Convergence of $F_n=x^n\sin(nx)$ on $S=(-1,1)$

Question

let $\{F_n(x)\}$ be a sequence of functions where $F_n=x^n\sin(nx)$ on $S=(-1,1)$. Find $\lim_{n\to \infty}F_n(x)$. Show $F_n$ converges uniformly on closed subset of $S$ but not on $S$.

My attempt:

1. Find $\lim_{n\to \infty}F_n(x)$:

\begin{align} -1&\leq\sin(nx)\leq 1\\ -x^n&\leq x^n\sin(nx)\leq x^n, x\in[0,1),\\ x^n&\leq x^n \sin(nx)\leq -x^n, x\in(-1,0)\\ |x^n \sin(nx)|&\leq |x|^n, x\in(-1,1) \end{align} Since, $|x|<1$ implies $|x|^n\to 0$ as $n \to \infty$, by the squeeze theorem $x^n \sin(nx) \to 0$.

2. Show $F_n$ converges uniformly on closed subset of $S$ but not on $S$:

Let $a,b\in\mathbb{R},-1<a<b<1$ \begin{align} &M:=\sup_{[a,b]}|x^n\sin (nx)|\leq \max(|a|,|b|)^n\to 0~ as~ n\to \infty \end{align} Hence $f_n$ converges uniformly to $f$ on $[a,b]$

On the other hand, If $\{f_n\}$ were to converge uniformly to $f$ on $(-1,1)$, then it should also converges pointwise to some $f$ at $x=1$ and $x=-1$. However, $f_n( 1)= \sin(n)$ implies $\lim_{n\to \infty}f_n$ does not exists.
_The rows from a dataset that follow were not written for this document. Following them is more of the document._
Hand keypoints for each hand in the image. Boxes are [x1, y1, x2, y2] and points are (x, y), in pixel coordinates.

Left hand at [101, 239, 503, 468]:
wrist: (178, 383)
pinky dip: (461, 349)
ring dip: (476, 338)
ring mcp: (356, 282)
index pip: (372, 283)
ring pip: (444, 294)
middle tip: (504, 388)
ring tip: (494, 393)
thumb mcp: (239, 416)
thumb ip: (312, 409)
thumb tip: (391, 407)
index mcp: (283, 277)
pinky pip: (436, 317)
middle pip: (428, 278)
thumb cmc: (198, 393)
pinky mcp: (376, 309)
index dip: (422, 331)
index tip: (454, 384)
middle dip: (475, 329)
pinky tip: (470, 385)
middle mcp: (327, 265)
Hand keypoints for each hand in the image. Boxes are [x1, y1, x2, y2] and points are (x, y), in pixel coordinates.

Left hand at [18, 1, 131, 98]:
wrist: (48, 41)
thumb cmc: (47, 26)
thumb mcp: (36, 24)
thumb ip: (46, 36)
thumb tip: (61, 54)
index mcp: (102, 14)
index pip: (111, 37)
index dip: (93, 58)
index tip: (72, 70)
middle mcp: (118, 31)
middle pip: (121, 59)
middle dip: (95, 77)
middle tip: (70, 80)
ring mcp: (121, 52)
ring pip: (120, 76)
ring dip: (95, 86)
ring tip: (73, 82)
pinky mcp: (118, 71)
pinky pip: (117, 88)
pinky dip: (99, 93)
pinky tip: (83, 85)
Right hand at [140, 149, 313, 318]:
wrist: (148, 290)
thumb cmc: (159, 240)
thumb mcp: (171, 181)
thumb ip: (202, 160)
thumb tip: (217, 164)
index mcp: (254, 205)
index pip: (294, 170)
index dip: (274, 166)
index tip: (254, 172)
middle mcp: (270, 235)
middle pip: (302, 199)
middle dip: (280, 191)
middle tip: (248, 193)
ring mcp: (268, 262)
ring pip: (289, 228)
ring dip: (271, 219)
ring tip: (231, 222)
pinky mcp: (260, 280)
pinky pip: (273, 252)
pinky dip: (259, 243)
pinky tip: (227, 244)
Hence, it does not converge uniformly on $(-1,1)$.

Is my solution correct. Is there another way to show it is not uniformly convergent at $x=\pm1$.

Answer 1

Take $$x\in \left(1- \frac{2\pi}{n},1\right)$$ then $$nx \in \left(n-2\pi,n\right)$$ so $nx$ is contained in a full period of the sine… hence there is an $x_0 \in \left(1- \frac{2\pi}{n},1\right)$ s.t. $|\sin(nx_0)| = 1$

And so: $$\|x^n\sin(nx)\|_\infty \ge |x_0^n\sin(nx_0)| = |x_0|^n \ge \left(1- \frac{2\pi}{n}\right)^n \to e^{-2\pi}$$

So $$\|x^n\sin(nx)\|_\infty \not\to 0$$

Answer 2

In order to show that $(F_n)_n$ does not converge uniformly on the interval $(a,-1)$ with $a\in(-1,1)$ note that $$\limsup_{n\to+\infty }F_n\left(1-\frac{\pi}{2n}\right)= \lim_{n\to+\infty } \left(1-\frac{\pi}{2n}\right)^n\cdot\limsup_{n\to+\infty }\left(-\cos\left(n\right)\right)= e^{-\pi/2}\not=0.$$ For the interval $(-1,a)$ consider the sequence $(F_n\left(-1+\frac{\pi}{2n}\right))_n$.

Moreover to show that $(F_n)_n$ converges uniformly on any closed set $C$ of $(-1,1)$ you have to mention in your proof that there is a closed interval $[a,b]$ such that $C\subseteq [a,b] \subset (-1,1)$.